Data Operators¶
So far there is one aspect of manipulating UM files which hasn’t been addressed - modifying the actual data content of the fields. This section will cover how to do this in detail, as it is a bit more involved than simple filtering and header modifications.
The principles behind operators¶
A key goal of this API is to be fairly lightweight and efficient, this
is at its most difficult when trying to process large UM files containing
tens of thousands of fields. In the basic part of the user guide you
saw how a mule.Field object doesn’t store any data, only a
method get_data() which returns a data array when accessed; this
is central to the way data operators work.
In the case of fields in a file object loaded from disk, the get_data()
method is directly linked to some subclass of the mule.DataProvider
class attached to the field. When reading from a file that class contains
instructions to:
Open the file containing the field (if it wasn’t already open).
Read in the raw data of the field.
Unpack and/or uncompress the field data if it was packed.
All of the above then allow the 2-d array data to be returned to you. In
the earlier section we called get_data() manually to do this, but
consider what is happening when you don’t do this and you try to write out
some fields to a new file. For each field being written the API first
calls get_data() to retrieve the data in the field, then it writes
the data out to the new file.
Note
Actually, it is a little more complicated than this - if the field’s data hasn’t been modified as we are about to describe and the packing settings (lbpack and bacc) of the field haven’t been changed, the data provider actually bypasses step 3 above (because there’s no point in unpacking all the data only to immediately re-pack it again!)
So with all that in mind - in order to efficiently make changes to the data
in the field you hook into this get_data() mechanism; intercepting
the data given by the field’s normal data provider and adding your own
changes. A mule.DataOperator provides a simple and re-usable
framework to do exactly this.
Defining an operator¶
Before we dive in and try to write a mule.DataOperator let’s first
quickly examine what parts make up an operator. Here’s a definition of an
operator:
import mule
class ExampleOperator(mule.DataOperator):
def __init__(self):
pass
def new_field(self, source_field):
return source_field.copy()
def transform(self, source_field, new_field):
return source_field.get_data()
This is pretty much the absolute barebones minimal example of an operator, if you carried the example through it would work, but it won’t actually have any effect on anything right now. But still, let’s take a moment to analyse what we can see above.
Firstly, the operator inherits from mule.DataOperator - this is an
important detail, as without the logic contained in this parent class the
functionality will not work. Your operator must override the 3 methods
you see here (not doing so will cause it to raise an exception when used).
Each of these methods has a special purpose.
The new_field() method¶
Let’s start with the new_field() method - when you come to use this
operator you will apply it to an existing mule.Field object. At
that point a reference to the original field object will pass through
new_field(). The method must return a new field object (as the
name implies), and in the example above it is doing so by taking an exact
copy of the original field. However in practice this is where you might
want to make changes to the lookup header that are required by the
operation, for instance:
import mule
class ExampleOperator(mule.DataOperator):
def __init__(self):
pass
def new_field(self, source_field):
field = source_field.copy()
================
Task list
• 1. In the data operators text, what happens when an operator fails to override the required methods?
• 2. List the steps that, according to the data operators text, a data provider class carries out when reading a field from a file.
• 3. Extend the data operators text, picking up right after its last line.

Source material
================
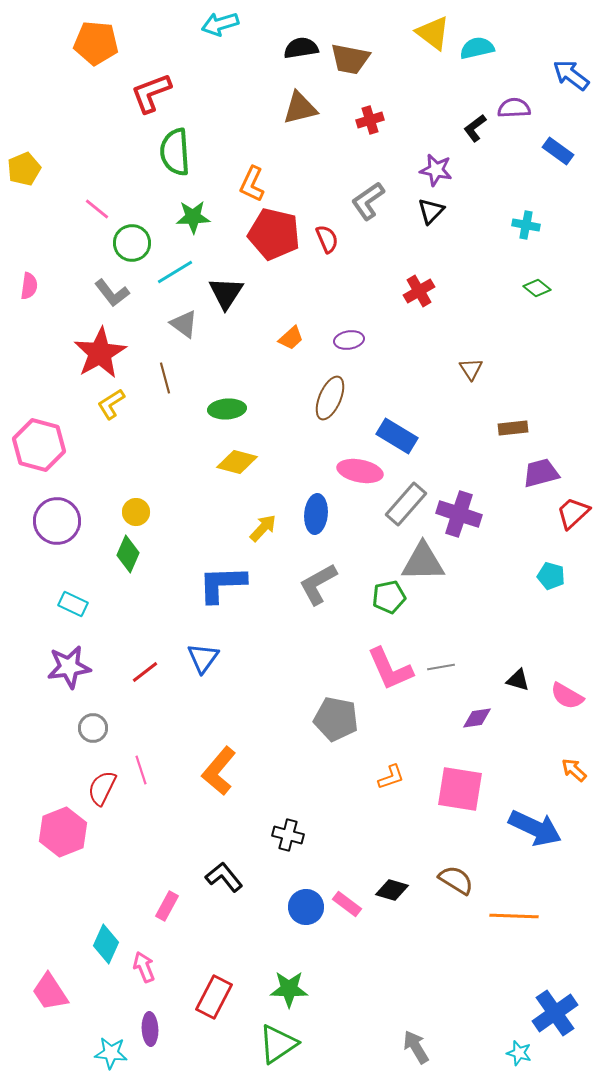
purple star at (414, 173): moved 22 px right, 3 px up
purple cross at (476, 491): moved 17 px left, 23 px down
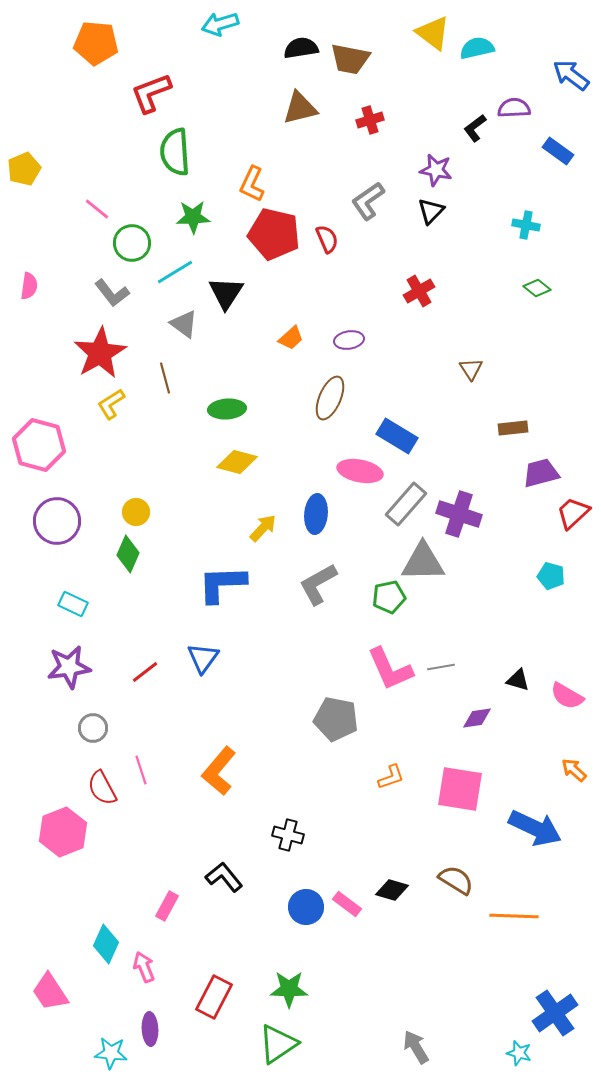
red semicircle at (102, 788): rotated 54 degrees counterclockwise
================
Answers to the exercise
• 1. It raises an exception when used.

• 2.
- Open the file containing the field (if it wasn't already open).
- Read in the raw data of the field.
- Unpack and/or uncompress the field data if it was packed.

• 3.
field.lbproc += 512
return field
def transform(self, source_field, new_field):
return source_field.get_data()
Now the new_field() method is again copying the source field, but it
is incrementing the “lbproc” value of the new field by 512 before returning it
- to save you reaching for UMDP F03 this change is supposed to indicate that
the field’s data is the “square root of a field” - so if this operator were
designed to take the square root of the original data this would be a suitable
change to make here.
Warning
It is highly advisable not to modify the “source_field” argument in this routine. If you do then the original field will be modified after the call to your operator - if you aren’t being very careful this will be confusing and could lead to all sorts of problems.
The transform() method¶
This is the most important method in the operator - it is exactly the method
that will be called by the new field object (returned by the new_field()
method) when the field’s get_data() method is called. It must return
the data array for the field and this is where you will introduce your own
modifications (because in practice this won’t get called until it is time to
write the field out to a new file).
As with the new_field() method this method will be passed a reference to
the original field object, as well as a reference to the new field object.
In the example above the transform() method was simply taking the data
from the original field and returning it (resulting in no change) so let’s
update that:
import mule
import numpy as np
class ExampleOperator(mule.DataOperator):
def __init__(self):
pass
def new_field(self, source_field):
field = source_field.copy()
field.lbproc += 512
return field
def transform(self, source_field, new_field):
data = source_field.get_data()
data = np.sqrt(data)
return data
Continuing the idea from the new_field() method - our transform()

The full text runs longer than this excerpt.